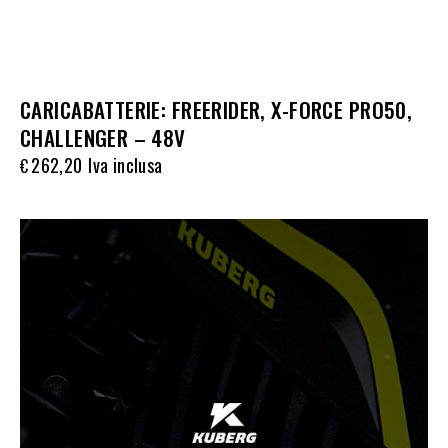
CARICABATTERIE: FREERIDER, X-FORCE PRO50,
CHALLENGER – 48V
262,20
Iva inclusa
€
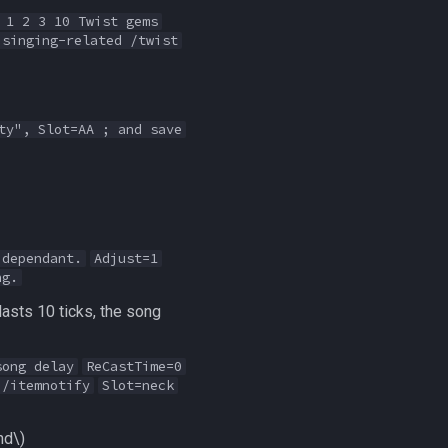
 1 2 3 10 Twist gems
 singing-related /twist
ty", Slot=AA ; and save
 dependant.
Adjust=1
ng.
lasts 10 ticks, the song
song delay
ReCastTime=0
 /itemnotify
Slot=neck
nd\)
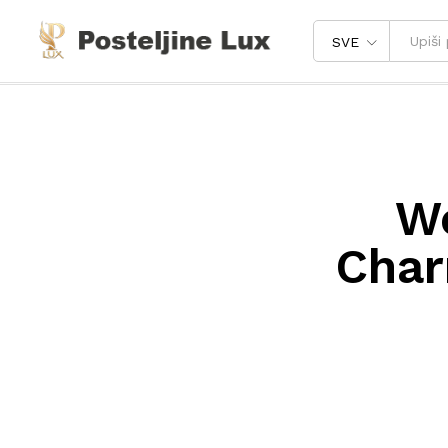
SVE
We
Char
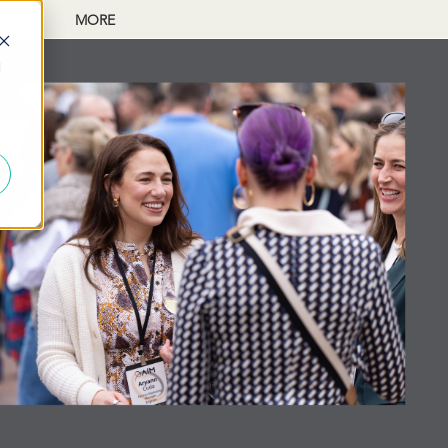
LOG
MORE
d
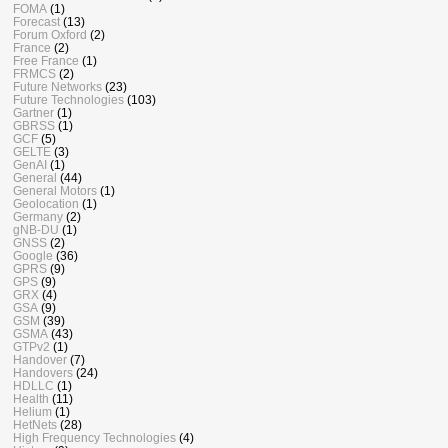
FOMA
(1)
Forecast
(13)
Forum Oxford
(2)
France
(2)
Free France
(1)
FRMCS
(2)
Future Networks
(23)
Future Technologies
(103)
Gartner
(1)
GBRSS
(1)
GCF
(5)
GELTE
(3)
GenAI
(1)
General
(44)
General Motors
(1)
Geolocation
(1)
Germany
(2)
gNB-DU
(1)
GNSS
(2)
Google
(36)
GPRS
(9)
GPS
(9)
GRX
(4)
GSA
(9)
GSM
(39)
GSMA
(43)
GTPv2
(1)
Handover
(7)
Handovers
(24)
HDLLC
(1)
Health
(11)
Helium
(1)
HetNets
(28)
High Frequency Technologies
(4)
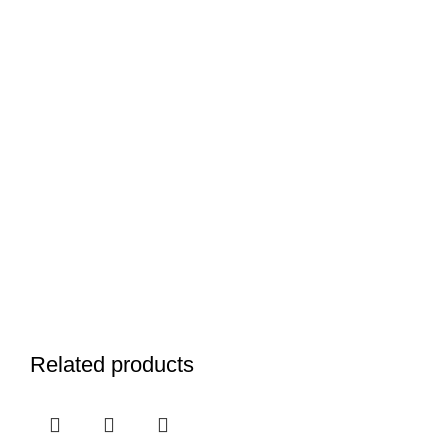
Related products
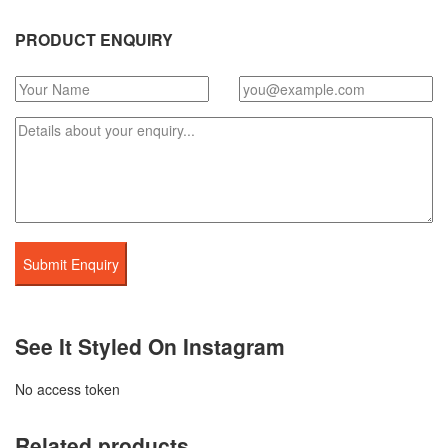
PRODUCT ENQUIRY
See It Styled On Instagram
No access token
Related products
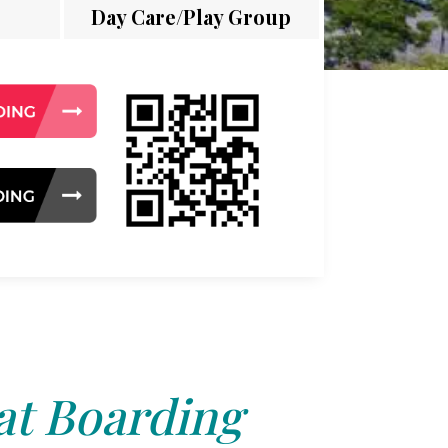
Day Care/Play Group
at Boarding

------

Write out word for word the lines above that run from the one with "ReCastTime=0" to the one with "PRODUCT ENQUIRY". Include both end lines; exclude the images.

◆ Output of the task:
ReCastTime=0
 /itemnotify
Slot=neck
nd\)
SVE
We
Char
LOG
MORE
d
FOMA
(1)
Forecast
(13)
Forum Oxford
(2)
France
(2)
Free France
(1)
FRMCS
(2)
Future Networks
(23)
Future Technologies
(103)
Gartner
(1)
GBRSS
(1)
GCF
(5)
GELTE
(3)
GenAI
(1)
General
(44)
General Motors
(1)
Geolocation
(1)
Germany
(2)
gNB-DU
(1)
GNSS
(2)
Google
(36)
GPRS
(9)
GPS
(9)
GRX
(4)
GSA
(9)
GSM
(39)
GSMA
(43)
GTPv2
(1)
Handover
(7)
Handovers
(24)
HDLLC
(1)
Health
(11)
Helium
(1)
HetNets
(28)
High Frequency Technologies
(4)
Related products
PRODUCT ENQUIRY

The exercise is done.